EXCERPT:
-------------------------
Court of Appeals of Wisconsin
Jan 27, 1998
Case No. 96-2241-CR (Wis. Ct. App. Jan. 27, 1998)

Opinion

Case No. 96-2241-CR.

Opinion Released: January 27, 1998. Opinion Filed: January 27, 1998. This opinion will not be published. See RULE 809.23(1)(b)5, STATS.

APPEAL from a judgment and an order of the circuit court for Milwaukee County: STANLEY A. MILLER, Judge. Affirmed.

Before Fine, Schudson and Curley, JJ.


Victor M. Kennedy appeals from the judgment of conviction, following a jury trial, for first-degree reckless homicide while armed, and from the trial court order denying his postconviction motion. He argues that trial counsel was ineffective for failing to call a witness to introduce a report, and that the trial court erred in excluding portions of a witness's statements to police. We affirm.

I. Background

The crime in this case is set against a somewhat complicated background involving the relationships among Kennedy and two women: Keywarner Young, the victim, and Shawaunee Edwards, the witness of Kennedy's shooting of Young.

On the morning of May 16, 1994, while an inmate of the Abode, a community-based pre-release correctional facility, Kennedy failed to go to work. Instead, he went to look for Young in order to get his car back from her. During the next several hours, Kennedy and Young argued about, looked for, and eventually located the car. At some point during the day, they were joined by Edwards. That afternoon, Kennedy and Edwards went off together, leaving Young behind at Kennedy's aunt's home. At about 10:15 p.m., Kennedy and Edwards again met up with Young who, by this time, was carrying a gun. While together with Kennedy and Edwards in a residence, Young fired the gun.

Shortly thereafter, all three were inside a car, and Kennedy and Young were arguing. Kennedy tried to force Young out of the car, and they both were pulling on her purse. Their struggle carried them outside the car where the gun fell from Young's purse. Both Kennedy and Young tried to get it, and when Kennedy got the gun, Young jumped back into the car and locked the doors, leaving Kennedy in the street. At about the same time, Edwards exited the car. Young then drove the car, and Kennedy shot her through the driver's side window while she was driving either at him, according to Edwards, or away from him, according to the accounts of three other witnesses. Young died from a gun shot wound to her chest.

The day before the killing, Young had visited Kennedy at the Abode and had been overheard telling him, "[I]f I see you on Monday, I am going to blow your mother fucking head off your shoulders." Her threat was critical to Kennedy's defense that he shot Young in self-defense. It was recorded in an Abode incident report prepared by Officer Arnold Schoenheit. At the trial, however, the defense called Abode Sergeant Michael Claus. He testified about the incident but mistakenly attributed Young's threat to Edwards.
-------------------------
REQUIREMENT 1:
In the Kennedy appeal opinion, which officer prepared the Abode incident report that recorded Young's threat?
REQUIREMENT 2:
Rewrite the paragraph of the Kennedy appeal opinion that begins "On the morning of May 16, 1994" as a short bulleted list that keeps its main facts.
REQUIREMENT 3:
Set down the stretch of the Kennedy appeal opinion from "Opinion Released: January" through "and Curley, JJ.".

(Saved data entries)
-------------------------
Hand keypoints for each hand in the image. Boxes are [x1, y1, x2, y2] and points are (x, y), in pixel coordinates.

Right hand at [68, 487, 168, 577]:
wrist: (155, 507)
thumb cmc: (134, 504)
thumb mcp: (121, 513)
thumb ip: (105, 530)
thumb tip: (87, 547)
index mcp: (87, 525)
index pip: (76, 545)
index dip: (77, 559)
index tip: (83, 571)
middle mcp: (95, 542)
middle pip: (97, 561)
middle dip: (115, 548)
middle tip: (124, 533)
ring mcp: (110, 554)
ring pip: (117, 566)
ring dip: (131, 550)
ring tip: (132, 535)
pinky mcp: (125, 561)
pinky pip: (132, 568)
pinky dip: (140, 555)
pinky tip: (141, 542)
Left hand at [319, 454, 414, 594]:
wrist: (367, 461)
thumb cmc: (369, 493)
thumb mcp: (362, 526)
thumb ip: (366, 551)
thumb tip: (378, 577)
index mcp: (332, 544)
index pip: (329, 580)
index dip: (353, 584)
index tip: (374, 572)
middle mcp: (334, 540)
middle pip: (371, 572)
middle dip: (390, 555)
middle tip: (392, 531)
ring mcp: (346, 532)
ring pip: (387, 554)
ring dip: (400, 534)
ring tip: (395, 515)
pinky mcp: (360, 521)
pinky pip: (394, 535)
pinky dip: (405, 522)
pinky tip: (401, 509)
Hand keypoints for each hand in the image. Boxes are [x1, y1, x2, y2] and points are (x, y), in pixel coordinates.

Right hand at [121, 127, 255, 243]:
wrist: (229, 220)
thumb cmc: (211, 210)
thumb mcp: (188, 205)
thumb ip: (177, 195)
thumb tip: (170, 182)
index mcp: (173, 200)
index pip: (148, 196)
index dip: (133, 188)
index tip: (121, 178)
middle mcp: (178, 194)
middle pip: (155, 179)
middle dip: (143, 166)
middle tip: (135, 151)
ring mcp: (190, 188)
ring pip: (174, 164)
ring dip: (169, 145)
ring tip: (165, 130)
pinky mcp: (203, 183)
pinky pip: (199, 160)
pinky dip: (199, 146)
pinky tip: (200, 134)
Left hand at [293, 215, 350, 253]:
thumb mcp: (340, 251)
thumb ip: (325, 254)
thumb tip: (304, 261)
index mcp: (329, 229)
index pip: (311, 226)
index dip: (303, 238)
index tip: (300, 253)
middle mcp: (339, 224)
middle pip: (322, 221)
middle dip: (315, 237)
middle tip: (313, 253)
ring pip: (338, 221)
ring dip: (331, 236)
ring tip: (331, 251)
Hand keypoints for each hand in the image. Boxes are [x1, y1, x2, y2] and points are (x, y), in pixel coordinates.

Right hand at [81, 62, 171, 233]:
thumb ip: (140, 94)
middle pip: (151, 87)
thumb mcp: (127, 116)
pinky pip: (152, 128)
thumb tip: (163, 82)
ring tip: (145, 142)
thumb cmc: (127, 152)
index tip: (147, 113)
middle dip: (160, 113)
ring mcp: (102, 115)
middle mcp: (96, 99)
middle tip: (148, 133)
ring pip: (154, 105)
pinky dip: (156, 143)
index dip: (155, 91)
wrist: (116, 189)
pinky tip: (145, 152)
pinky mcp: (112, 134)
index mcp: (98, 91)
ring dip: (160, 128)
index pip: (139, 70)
-------------------------
FINAL ANSWER 1:
Officer Arnold Schoenheit prepared it.

FINAL ANSWER 2:
- On May 16, 1994, Kennedy, an inmate of the Abode (a community-based pre-release correctional facility), skipped work to find Young and get his car back from her.
- Over several hours, Kennedy and Young argued about, searched for, and eventually found the car, and Edwards joined them at some point.
- That afternoon, Kennedy and Edwards left together, leaving Young at Kennedy's aunt's home.
- At about 10:15 p.m., the two met up again with Young, who was now carrying a gun.
- Young fired the gun while the three were together in a residence.

FINAL ANSWER 3:
Opinion Released: January 27, 1998. Opinion Filed: January 27, 1998. This opinion will not be published. See RULE 809.23(1)(b)5, STATS.

APPEAL from a judgment and an order of the circuit court for Milwaukee County: STANLEY A. MILLER, Judge. Affirmed.

Before Fine, Schudson and Curley, JJ.